Ideally this would just update the existing PR of the group instead of opening a new one. It was also surprising that dependabot then didn't create a second PR for the same group with the remaining dependencies. It created a single PR for each dependency instead.

P.S. I think afterwards once the old group PR went away dependabot closed the single PRs and opened a new group PR. But at this point it was all a bit hard to follow.

jzabroski commented 5 months ago

@carlincherry I think I'm a bit confused on how this feature is supposed to work now that the bugs blocking me seems to be addressed (thanks @brettfo).

As an example, npgql 8.0.1 had a security vulnerability and is referenced in two separate directories:

  1. src/FluentMigrator.Runner.Postgres
  2. test/

I'm only seeing a PR from dependabot as:

[fluentmigrator/fluentmigrator] Bump the third-party-dependencies group across 1 directory with 13 updates (PR #1812)

Is this the expected behavior? If so, it doesn't match how Visual Studio package manager works.
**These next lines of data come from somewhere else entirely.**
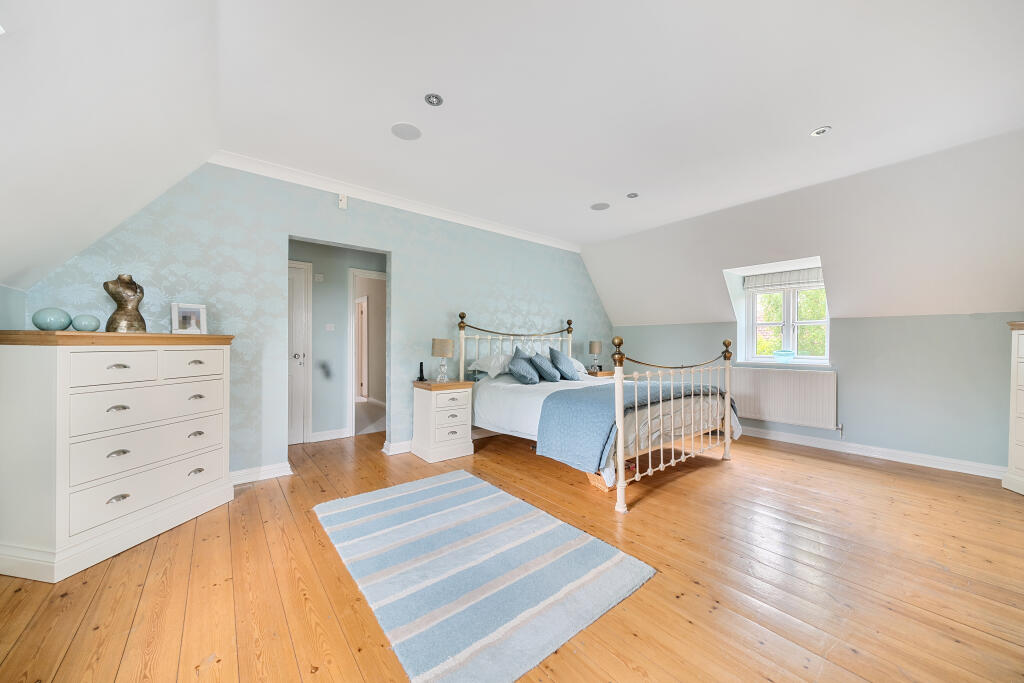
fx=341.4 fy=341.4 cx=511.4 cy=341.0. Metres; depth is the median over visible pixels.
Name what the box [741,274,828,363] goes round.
window
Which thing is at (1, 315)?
left wall
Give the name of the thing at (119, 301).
sculpture
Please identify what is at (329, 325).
light switch
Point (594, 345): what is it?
table lamp
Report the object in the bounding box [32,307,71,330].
decorative ball
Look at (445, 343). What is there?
table lamp
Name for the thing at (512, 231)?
crown molding
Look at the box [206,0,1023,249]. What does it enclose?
ceiling
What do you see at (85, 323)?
decorative ball
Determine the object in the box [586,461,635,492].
wicker basket
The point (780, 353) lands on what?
bowl
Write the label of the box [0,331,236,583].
chest of drawers
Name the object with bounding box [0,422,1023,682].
wooden floor
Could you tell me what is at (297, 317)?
hallway door
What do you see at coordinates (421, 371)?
cordless phone
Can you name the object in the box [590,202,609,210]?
ceiling speaker
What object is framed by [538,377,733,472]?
blue blanket
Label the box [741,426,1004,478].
baseboard
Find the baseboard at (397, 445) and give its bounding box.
[381,440,412,455]
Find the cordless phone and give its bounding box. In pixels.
[417,361,425,381]
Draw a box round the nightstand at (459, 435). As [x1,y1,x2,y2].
[410,379,473,462]
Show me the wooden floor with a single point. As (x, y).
(832, 472)
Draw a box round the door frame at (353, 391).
[347,268,385,435]
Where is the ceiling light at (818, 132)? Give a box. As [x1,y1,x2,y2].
[810,126,831,136]
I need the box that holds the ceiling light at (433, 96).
[424,93,443,106]
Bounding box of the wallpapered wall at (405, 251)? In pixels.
[16,160,606,479]
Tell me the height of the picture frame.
0.219 m
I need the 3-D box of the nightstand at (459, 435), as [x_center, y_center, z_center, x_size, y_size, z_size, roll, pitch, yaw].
[-0.734,0.814,3.651,0.503,0.744,0.464,0,0,-39]
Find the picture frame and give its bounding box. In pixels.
[171,302,207,334]
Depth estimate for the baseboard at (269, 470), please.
2.90 m
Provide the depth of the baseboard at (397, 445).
3.63 m
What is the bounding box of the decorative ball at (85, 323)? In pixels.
[71,313,100,331]
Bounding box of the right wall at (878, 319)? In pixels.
[615,313,1022,473]
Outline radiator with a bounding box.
[729,366,838,430]
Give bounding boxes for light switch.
[325,323,334,330]
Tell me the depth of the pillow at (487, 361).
3.89 m
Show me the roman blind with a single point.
(766, 277)
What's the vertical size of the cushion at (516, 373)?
0.357 m
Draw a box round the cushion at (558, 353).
[547,347,578,380]
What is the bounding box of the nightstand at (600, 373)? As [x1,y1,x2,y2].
[584,369,615,377]
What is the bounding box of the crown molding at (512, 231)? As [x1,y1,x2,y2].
[209,150,583,253]
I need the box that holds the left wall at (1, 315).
[0,285,25,328]
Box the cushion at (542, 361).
[529,350,560,381]
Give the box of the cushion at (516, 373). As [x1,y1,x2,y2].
[506,350,540,384]
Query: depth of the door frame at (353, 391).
4.31 m
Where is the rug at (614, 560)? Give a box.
[314,470,655,682]
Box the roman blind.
[744,266,822,291]
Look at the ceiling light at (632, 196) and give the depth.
3.47 m
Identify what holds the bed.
on the wooden floor
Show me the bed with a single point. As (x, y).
(620, 393)
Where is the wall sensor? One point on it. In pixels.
(341, 204)
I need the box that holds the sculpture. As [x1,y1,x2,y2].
[104,273,146,332]
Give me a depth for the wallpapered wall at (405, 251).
3.09 m
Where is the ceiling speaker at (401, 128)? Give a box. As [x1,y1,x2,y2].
[391,122,421,140]
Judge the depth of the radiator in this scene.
4.03 m
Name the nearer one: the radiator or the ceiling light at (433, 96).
the ceiling light at (433, 96)
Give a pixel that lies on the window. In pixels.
(788, 323)
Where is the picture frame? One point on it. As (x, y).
(187, 311)
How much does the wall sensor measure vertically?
0.126 m
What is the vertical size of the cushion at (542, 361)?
0.363 m
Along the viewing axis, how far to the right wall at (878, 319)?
3.44 m
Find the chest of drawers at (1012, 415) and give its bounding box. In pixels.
[1002,320,1023,495]
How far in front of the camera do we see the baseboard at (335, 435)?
4.08 m
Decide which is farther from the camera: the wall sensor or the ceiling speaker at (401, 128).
the wall sensor
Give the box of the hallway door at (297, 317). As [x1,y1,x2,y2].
[287,258,311,444]
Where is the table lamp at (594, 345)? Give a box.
[588,339,602,371]
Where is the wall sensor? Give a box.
[337,193,347,208]
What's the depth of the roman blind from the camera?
4.23 m
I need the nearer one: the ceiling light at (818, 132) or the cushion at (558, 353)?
the ceiling light at (818, 132)
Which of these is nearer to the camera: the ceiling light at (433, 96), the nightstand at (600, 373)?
the ceiling light at (433, 96)
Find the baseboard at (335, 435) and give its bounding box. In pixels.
[311,428,350,442]
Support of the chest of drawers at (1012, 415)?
on the wooden floor
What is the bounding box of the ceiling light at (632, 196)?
[626,192,638,197]
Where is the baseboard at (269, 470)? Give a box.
[229,461,293,485]
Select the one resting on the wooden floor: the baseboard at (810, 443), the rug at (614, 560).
the rug at (614, 560)
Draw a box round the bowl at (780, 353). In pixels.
[773,349,794,360]
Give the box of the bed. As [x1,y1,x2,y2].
[461,312,735,512]
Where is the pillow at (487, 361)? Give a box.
[469,353,511,378]
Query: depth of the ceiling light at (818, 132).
2.41 m
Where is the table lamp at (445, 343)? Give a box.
[432,338,453,381]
In any event, if dependabot will support the forthcoming new MSBuild slx solution file format, then I probably don't need this feature right now and can use slnx to teach dependabot my dependencies tree and to update multiple references to the same version.

jzabroski commented 5 months ago

@carlincherry Actually, think I figured out what is happening:

[fluentmigrator/fluentmigrator] Bump the third-party-dependencies group across 1 directory with 15 updates (PR #1818)

  1. It is incorrectly reporting the number of directories as 1 when it is really 3. This gave me the impression it wasn't working but it actually mostly is working.
  2. For some reason, likely due to TargetFrameworks, it is not upgrading dependencies in "src/FluentMigrator.DotNet.Cli" - this executable only targets modern frameworks, whereas Fluentmigrator.Conslole targets net48. I'll try to look through the dependabot .NET code again to see why and revert back what I find.
Nishnha commented 5 months ago

Hi folks, this feature is now live! 🎉 https://github.blog/changelog/2024-06-25-simplified-dependabot-yml-configuration-with-multi-directory-key-directories-and-wildcard-glob-support/

If you encounter any issues with this please reach out to GitHub support.

marcofranssen commented 1 month ago

I have had a Dependabot PR work nicely with grouping + multiple directories today btw - with both Terraform and Go. Not sure if that's unexpected?

Screenshot 2024-05-08 at 18 04 33

@billinghamj would you mind sharing the terraform configuration? I'm looking into grouping all PRs for similar module updates. E.g. I have a repo with many modules that all depend on same upstream modules. Now I get a PR for each of my own modules, but I would love to have it grouped by upstream depedency so I get one PR that updates them in all my modules.